While Pitt-Johnstown’s “pre” programs share a similar designation, some are required steps to declare majors while others are pre-professional programs for graduate school preparation.
Pre-education, pre-business and pre-engineering are categories that students have been accepted into on the presumption that they will eventually declare it as their major.
While all require applications, pre-education and pre-business programs have fixed requirements while pre-engineering programs judge on individual cases.
Education Division Chair Jacob Easley said in order to get into the pre-education program, students need to have 45 credits and an overall 3.0 grade-point average.
According to assistant management professor Douglas Reed, students have two options to declare a business major and one of six concentrations – accounting, economics, finance, management, marketing and management-information systems.
One option, for pre-business students with a 2.7 grade-point average or above, requires completion of four courses, two of them with a C grade or better. Also, the students must get a C or better in a course in their intended concentration.
The other option, for pre-business students with a grade-point average of 2.0 but lower than 2.7, requires the same, with the additional completion of two courses.
Engineering Technology Director and Pre-Engineering adviser Jerry Samples said students with qualified high school grades and SATs can enter the program as freshmen, otherwise, first they may be first accepted as pre-engineering.

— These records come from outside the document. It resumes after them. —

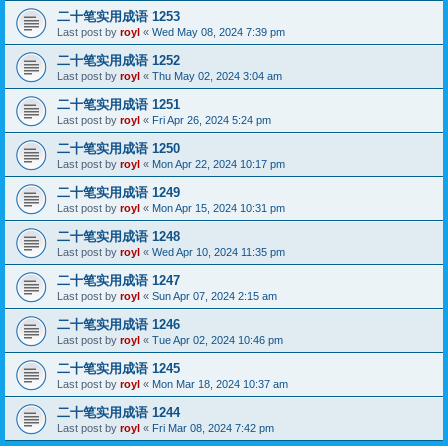
二十笔实用成语 1253
Last post by
royl
«
Wed May 08, 2024 7:39 pm
二十笔实用成语 1252
Last post by
royl
«
Thu May 02, 2024 3:04 am
二十笔实用成语 1251
Last post by
royl
«
Fri Apr 26, 2024 5:24 pm
二十笔实用成语 1250
Last post by
royl
«
Mon Apr 22, 2024 10:17 pm
二十笔实用成语 1249
Last post by
royl
«
Mon Apr 15, 2024 10:31 pm
二十笔实用成语 1248
Last post by
royl
«
Wed Apr 10, 2024 11:35 pm
二十笔实用成语 1247
Last post by
royl
«
Sun Apr 07, 2024 2:15 am
二十笔实用成语 1246
Last post by
royl
«
Tue Apr 02, 2024 10:46 pm
二十笔实用成语 1245
Last post by
royl
«
Mon Mar 18, 2024 10:37 am
二十笔实用成语 1244
Last post by
royl
«
Fri Mar 08, 2024 7:42 pm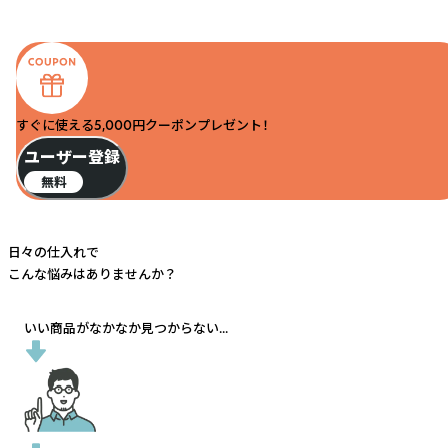
すぐに使える5,000円クーポンプレゼント！
ユーザー登録
無料
日々の仕入れで
こんな悩みはありませんか？
いい商品がなかなか見つからない...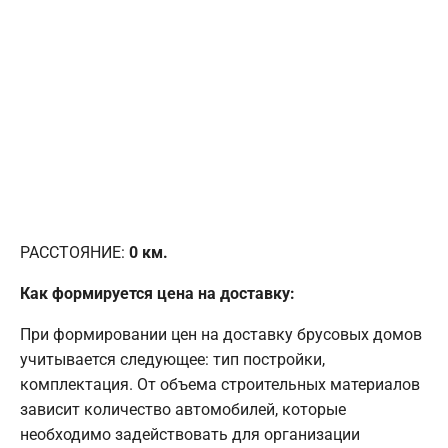
РАССТОЯНИЕ:
0
км.
Как формируется цена на доставку:
При формировании цен на доставку брусовых домов
учитывается следующее: тип постройки,
комплектация. От объема строительных материалов
зависит количество автомобилей, которые
необходимо задействовать для организации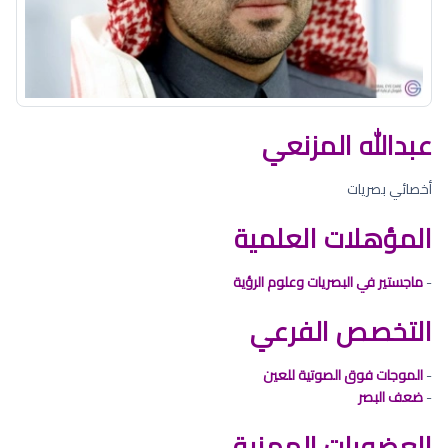
عبدالله المزنعي
أخصائي بصريات
المؤهلات العلمية
-
ماجستير في البصريات وعلوم الرؤية
التخصص الفرعي
-
الموجات فوق الصوتية للعين
-
ضعف البصر
العضويات المهنية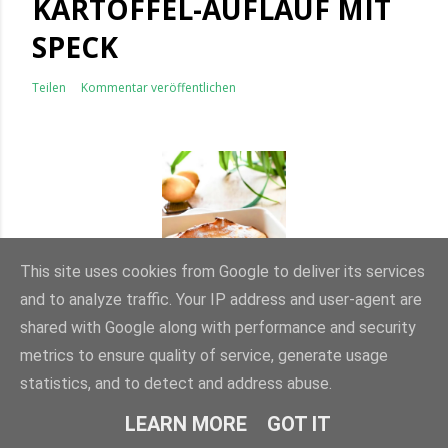
KARTOFFEL-AUFLAUF MIT
SPECK
Teilen
Kommentar veröffentlichen
This site uses cookies from Google to deliver its services
and to analyze traffic. Your IP address and user-agent are
shared with Google along with performance and security
metrics to ensure quality of service, generate usage
statistics, and to detect and address abuse.
LEARN MORE
GOT IT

Samples said he makes appointments with the applicants and evaluates their situation to decide whether they are qualified. Some key factors he looks at are mathematics, physics and chemistry.
“There’s no fixed requirement.” said Samples. “It depends on individual cases.”
Advisers for pre-law and pre-professional programs in Natural Science said their programs serve to help students prepare for graduate school admissions, including required tests.
According to James Alexander, a political science professor and pre-law adviser, the designation “pre-law” is an indication of a planned career direction.
He also said students should choose elective courses to meet the requirements for law school admission and the Law School Admissions Test.
“Pre-programs” in Natural Science are designed as advising program to help students prepare for masters’ degrees.
Elizabeth Bell-Loncella, Chemistry associate professor and pre-pharmacy adviser, said there is no pre-pharmacy major.
Students who want to go to pharmacy graduate schools need a minimum of two years of pre-requisite course work, and then they apply pharmacy schools.
“They indicated they are interested in pharmacy school so they are listed as pre-pharm rather than chemistry or biology on their PeopleSoft (records),” said Bell-Loncella.
“We also get all the pre-pharm students together twice a year, once in the fall, once in the spring and remind them how everything is set up.
“Most of the students that go to pharmacy school apply to pharmacy schools in Pennsylvania,” she said.
Bell-Loncella said a list of pharmacy school pre-requisite requirements is prepared.
“Most of the pre-requisites are the same, but there are some subtle differences between different schools, and we tell the students what other schools require beyond what Pitt requires,” said Bell-Loncella.
Bell-Loncella also said students are responsible for figuring out whether the schools in which they are interested require additional courses, and advisers will assist them.
Associate Biology Professor and pre-med adviser Stephen Kilpatrick said students who want to go to medical school must take the Medical College Admission Test.
Kilpatrick also said most of the pre-med students are biology majors because courses like organic biology and physiology are on the test.
Alexander said that law schools, different from programs such as pre-medicines, demand no specific major and no set curriculum of undergraduate study.
“Students enter the study of law from a wide variety of undergraduate fields,” he said.
While there are no specific required courses, Alexander seems to encourage students to take demanding courses to prepare them for further studies.
“What is critical to understand is that your undergraduate career is a preparation for graduate work, and, as such, should emphasize the two skills most appropriate for law preparation: communications and analytical thinking.
“Language skill is developed through reading and writing in a thorough and continuous manner; avoiding undergraduate courses that emphasize reading and communications skills may help your grades, but afford little development of language skills,” he said.
Bell-Loncella said that, like pre-law students, pre-pharmacy students can have more than one adviser if they interested in many fields.
“For a lot of programs, you can major in anything. You can major in music, and go to medical graduate school, as long as you take the undergraduate courses they require.”